Harassment in the workplace becomes illegal if the person bringing the claim (1) reasonably believes that enduring the offensive conduct is a condition of continued employment or (2) if the conduct is severe or pervasive enough to create an intimidating, hostile, or abusive work environment to the reasonable person. It is important to note that if an employee suffering from the offensive conduct knows that a report to human resources or other similar anti-harassment reporting office would put an end to the harassment, they will be less likely to maintain the claim.
There is no such thing as a federal “hostile work environment” law. Rather, harassment is a form of employment discrimination that violates Title VII of the Civil Rights Act of 1964. Only protected classes can file a charge of discrimination under Title VII. Things such as weight or appearance don’t belong to any of the protected classes but may fall under one of the EEOC definitions in certain cases. Employees looking to file Title VII charges must do so with the EEOC first before going to court. If the EEOC investigates and decides not to pursue the case any further, the EEOC can issue a “right to sue” letter to the employee that they can use to file a case in federal court within 90 days of the date of the letter.

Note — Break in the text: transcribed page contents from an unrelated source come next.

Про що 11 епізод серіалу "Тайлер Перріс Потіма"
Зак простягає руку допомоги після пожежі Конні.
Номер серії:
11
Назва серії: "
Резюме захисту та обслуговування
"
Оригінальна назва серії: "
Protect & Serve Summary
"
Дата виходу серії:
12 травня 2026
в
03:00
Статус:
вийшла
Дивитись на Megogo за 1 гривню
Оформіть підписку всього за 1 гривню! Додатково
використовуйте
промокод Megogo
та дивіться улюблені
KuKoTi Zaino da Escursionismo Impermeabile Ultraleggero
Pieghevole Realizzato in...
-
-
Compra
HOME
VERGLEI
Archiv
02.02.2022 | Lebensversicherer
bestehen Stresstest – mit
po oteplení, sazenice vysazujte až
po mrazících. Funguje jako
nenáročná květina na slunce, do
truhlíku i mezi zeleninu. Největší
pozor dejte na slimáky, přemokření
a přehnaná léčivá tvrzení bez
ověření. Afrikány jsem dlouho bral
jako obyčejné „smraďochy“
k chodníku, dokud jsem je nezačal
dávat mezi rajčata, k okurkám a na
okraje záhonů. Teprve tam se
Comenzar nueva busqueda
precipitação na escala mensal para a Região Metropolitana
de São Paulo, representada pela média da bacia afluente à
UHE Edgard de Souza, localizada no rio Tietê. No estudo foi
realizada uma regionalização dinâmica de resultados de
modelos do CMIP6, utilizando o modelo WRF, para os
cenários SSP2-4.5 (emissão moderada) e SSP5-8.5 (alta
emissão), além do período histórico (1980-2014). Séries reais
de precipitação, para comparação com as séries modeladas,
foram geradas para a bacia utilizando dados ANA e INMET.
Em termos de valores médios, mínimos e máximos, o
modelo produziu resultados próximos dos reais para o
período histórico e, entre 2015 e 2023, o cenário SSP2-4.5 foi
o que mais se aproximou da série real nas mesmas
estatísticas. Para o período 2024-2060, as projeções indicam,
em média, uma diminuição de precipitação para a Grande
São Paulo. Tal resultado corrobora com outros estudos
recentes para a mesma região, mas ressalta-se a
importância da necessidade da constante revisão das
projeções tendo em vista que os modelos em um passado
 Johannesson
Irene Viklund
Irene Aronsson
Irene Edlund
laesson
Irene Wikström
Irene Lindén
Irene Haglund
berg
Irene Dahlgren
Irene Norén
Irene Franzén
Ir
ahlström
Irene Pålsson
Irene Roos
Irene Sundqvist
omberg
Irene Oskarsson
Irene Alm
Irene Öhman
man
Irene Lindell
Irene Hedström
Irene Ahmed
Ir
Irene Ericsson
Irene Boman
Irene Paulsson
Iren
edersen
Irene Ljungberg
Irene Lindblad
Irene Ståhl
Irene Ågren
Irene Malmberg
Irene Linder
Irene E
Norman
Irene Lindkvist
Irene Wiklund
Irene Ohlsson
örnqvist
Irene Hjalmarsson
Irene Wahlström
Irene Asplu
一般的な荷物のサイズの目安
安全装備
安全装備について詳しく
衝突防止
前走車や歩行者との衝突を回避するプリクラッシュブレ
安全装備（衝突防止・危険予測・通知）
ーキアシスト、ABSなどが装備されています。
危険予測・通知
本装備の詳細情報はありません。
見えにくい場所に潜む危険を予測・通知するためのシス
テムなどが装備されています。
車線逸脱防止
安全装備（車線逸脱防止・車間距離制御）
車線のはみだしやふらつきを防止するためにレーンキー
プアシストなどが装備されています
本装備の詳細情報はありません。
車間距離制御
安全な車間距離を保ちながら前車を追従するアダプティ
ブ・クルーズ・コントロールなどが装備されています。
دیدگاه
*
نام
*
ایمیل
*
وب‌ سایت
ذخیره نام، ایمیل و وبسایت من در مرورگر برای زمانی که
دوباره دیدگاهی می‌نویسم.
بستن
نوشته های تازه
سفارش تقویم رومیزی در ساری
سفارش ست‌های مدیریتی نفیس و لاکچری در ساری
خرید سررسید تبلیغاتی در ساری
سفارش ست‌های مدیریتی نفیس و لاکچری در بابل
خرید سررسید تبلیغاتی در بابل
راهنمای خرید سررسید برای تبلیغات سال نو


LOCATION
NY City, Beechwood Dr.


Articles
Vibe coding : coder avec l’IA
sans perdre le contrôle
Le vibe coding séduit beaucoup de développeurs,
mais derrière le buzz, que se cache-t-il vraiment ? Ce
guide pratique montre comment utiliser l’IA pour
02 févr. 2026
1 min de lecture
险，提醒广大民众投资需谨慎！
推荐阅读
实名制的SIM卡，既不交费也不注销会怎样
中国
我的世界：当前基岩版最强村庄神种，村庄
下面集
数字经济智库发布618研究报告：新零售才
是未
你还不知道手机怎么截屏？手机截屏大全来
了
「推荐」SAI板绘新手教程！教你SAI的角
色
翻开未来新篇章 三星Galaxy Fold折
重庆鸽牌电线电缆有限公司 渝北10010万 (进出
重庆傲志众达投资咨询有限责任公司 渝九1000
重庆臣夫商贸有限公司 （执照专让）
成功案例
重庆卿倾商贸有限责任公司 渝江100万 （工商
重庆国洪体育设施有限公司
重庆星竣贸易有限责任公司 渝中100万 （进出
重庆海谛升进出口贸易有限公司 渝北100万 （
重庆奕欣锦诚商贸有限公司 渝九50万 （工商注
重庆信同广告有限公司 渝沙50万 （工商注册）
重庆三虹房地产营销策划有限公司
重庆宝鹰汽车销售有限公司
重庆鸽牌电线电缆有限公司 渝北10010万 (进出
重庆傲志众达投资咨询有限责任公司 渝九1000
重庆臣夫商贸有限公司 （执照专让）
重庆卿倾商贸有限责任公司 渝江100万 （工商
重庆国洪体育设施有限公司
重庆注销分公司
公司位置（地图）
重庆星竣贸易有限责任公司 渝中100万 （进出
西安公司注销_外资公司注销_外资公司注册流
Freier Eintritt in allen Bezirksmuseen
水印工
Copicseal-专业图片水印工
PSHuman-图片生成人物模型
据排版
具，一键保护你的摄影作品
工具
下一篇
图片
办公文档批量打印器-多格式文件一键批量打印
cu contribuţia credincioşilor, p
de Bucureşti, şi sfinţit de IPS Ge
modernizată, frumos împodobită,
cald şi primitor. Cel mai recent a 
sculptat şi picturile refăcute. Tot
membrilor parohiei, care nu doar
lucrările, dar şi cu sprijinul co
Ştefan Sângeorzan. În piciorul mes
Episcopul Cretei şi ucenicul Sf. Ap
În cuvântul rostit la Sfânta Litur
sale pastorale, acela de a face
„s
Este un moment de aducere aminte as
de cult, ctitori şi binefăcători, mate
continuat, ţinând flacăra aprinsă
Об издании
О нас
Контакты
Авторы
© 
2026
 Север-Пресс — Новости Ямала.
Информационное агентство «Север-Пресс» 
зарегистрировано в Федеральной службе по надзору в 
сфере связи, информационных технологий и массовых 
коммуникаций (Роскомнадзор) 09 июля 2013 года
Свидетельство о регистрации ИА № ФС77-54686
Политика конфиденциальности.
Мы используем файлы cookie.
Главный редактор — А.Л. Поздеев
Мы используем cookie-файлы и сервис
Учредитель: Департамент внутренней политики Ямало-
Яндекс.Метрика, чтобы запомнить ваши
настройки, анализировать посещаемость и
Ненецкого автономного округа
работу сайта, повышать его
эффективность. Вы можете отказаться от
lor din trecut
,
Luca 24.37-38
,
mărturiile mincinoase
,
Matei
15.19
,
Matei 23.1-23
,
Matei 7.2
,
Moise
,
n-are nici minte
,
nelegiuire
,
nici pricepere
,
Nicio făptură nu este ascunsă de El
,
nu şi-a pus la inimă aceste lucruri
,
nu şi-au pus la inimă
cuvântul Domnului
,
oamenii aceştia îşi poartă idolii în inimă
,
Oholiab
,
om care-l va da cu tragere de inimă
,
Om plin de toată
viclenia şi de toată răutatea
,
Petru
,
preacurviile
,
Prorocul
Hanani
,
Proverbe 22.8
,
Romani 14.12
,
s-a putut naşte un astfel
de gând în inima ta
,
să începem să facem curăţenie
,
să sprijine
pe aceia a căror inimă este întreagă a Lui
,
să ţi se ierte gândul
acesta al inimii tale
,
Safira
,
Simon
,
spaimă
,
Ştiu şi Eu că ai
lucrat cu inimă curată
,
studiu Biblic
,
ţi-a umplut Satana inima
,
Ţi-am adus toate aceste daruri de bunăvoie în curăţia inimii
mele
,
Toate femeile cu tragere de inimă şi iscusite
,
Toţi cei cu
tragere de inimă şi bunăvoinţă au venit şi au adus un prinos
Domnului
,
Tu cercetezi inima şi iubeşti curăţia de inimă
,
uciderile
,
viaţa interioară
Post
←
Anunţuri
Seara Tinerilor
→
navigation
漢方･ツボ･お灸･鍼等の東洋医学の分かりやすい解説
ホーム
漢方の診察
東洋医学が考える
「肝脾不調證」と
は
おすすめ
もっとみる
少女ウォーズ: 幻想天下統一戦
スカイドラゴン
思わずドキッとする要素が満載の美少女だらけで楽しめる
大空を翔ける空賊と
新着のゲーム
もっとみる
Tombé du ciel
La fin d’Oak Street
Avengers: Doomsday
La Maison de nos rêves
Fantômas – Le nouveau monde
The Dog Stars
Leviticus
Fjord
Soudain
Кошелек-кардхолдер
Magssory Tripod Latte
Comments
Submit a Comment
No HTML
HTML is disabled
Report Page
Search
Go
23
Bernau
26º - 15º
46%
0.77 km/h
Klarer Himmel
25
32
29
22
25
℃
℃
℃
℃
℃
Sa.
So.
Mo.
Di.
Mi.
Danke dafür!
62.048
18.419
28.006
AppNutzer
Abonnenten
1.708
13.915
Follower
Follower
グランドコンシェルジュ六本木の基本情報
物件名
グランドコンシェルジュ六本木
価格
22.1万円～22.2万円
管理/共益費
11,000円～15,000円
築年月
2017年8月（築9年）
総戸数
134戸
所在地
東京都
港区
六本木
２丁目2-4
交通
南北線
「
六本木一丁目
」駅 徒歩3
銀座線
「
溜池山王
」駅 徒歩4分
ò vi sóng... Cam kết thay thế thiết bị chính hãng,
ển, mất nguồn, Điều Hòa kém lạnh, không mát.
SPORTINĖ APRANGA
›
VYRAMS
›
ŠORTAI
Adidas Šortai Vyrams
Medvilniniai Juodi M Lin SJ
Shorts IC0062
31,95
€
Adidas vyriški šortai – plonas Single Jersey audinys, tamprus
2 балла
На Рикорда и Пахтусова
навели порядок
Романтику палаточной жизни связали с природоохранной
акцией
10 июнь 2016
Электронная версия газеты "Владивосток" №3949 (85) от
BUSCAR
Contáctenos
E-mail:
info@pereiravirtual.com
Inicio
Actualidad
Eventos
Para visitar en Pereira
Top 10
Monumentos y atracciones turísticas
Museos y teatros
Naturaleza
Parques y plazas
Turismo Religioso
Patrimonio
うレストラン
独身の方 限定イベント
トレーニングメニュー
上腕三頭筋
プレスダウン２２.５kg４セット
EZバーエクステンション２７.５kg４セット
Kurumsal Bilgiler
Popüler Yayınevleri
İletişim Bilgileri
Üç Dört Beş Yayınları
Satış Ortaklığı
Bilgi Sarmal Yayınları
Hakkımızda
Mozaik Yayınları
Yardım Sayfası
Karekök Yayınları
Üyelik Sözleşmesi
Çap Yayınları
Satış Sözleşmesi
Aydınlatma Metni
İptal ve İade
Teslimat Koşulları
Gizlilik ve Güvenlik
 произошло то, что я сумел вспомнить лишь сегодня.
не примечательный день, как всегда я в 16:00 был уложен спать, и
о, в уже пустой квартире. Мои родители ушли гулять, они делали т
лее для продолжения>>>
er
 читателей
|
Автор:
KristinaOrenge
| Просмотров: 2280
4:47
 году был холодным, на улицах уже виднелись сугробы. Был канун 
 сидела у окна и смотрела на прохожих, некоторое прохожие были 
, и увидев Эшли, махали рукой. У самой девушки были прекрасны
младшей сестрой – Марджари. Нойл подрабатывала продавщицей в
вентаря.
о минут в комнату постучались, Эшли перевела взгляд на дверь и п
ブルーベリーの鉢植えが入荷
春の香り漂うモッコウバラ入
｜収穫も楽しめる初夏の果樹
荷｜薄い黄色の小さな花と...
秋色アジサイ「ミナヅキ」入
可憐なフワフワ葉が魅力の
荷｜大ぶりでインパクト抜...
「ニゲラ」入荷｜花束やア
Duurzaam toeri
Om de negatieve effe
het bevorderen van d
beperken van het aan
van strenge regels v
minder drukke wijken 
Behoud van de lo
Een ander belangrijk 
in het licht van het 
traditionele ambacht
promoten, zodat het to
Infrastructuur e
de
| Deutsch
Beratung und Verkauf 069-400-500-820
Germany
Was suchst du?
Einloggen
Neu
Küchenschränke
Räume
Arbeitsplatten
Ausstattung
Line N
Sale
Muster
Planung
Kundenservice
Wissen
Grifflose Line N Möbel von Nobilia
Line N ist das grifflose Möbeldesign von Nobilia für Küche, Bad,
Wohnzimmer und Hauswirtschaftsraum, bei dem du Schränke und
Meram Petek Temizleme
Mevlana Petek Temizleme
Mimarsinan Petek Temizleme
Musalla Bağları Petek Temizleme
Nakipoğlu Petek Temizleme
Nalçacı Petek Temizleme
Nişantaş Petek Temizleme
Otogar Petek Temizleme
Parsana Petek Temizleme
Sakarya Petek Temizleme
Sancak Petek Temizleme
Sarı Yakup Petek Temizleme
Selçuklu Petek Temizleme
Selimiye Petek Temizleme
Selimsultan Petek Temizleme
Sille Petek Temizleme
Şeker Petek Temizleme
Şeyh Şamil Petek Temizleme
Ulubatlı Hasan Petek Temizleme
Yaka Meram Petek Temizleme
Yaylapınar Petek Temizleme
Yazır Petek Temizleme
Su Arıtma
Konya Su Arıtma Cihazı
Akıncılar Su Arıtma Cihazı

It is important to note that there is a statute of limitations on these types of incidents. Most EEOC complaints must be filed within 180 days of the alleged discriminatory act taking place. In certain circumstances this deadline is generally extended to 300 days. If employees wait beyond 180 or 300 days, their claims will be dismissed. As long as one act contributing to the claim occurs within the filing period, the entire time period of the hostile environment may be considered by a court for the purposes of determining liability. It does not matter that some of the acts that factor into the claim of a hostile work environment fall outside the statutory time period.
The EEOC also makes it illegal for a reported employer to retaliate against an individual as payback for their reporting of the employer’s improper behavior. This could be by firing, demoting, harassing, or other forms of retaliation.
Employer’s Defense to Hostile Work Environment
One of an employer’s strongest defenses in a hostile work environment claim is the Faragher-Ellerth defense. This defense requires the employer to prove that (1) they reasonably took all preventative and corrective measures to remedy the harassment; and (2) the plaintiff unreasonably failed to take advantage of the employer’s harassment complaint reporting procedure set out in the employer’s anti-harassment policies.
The employer must have an established effective anti-harassment policy and complaint reporting procedure in place to be reasonably preventative. An example of an employer taking reasonable corrective action is by conducting a prompt investigation into the matter. If the employer has otherwise taken steps to correct the matter, but its management ignored previous complaints of harassment by other employees against the same harasser, then the employer has not exercised reasonable care in preventing harassment.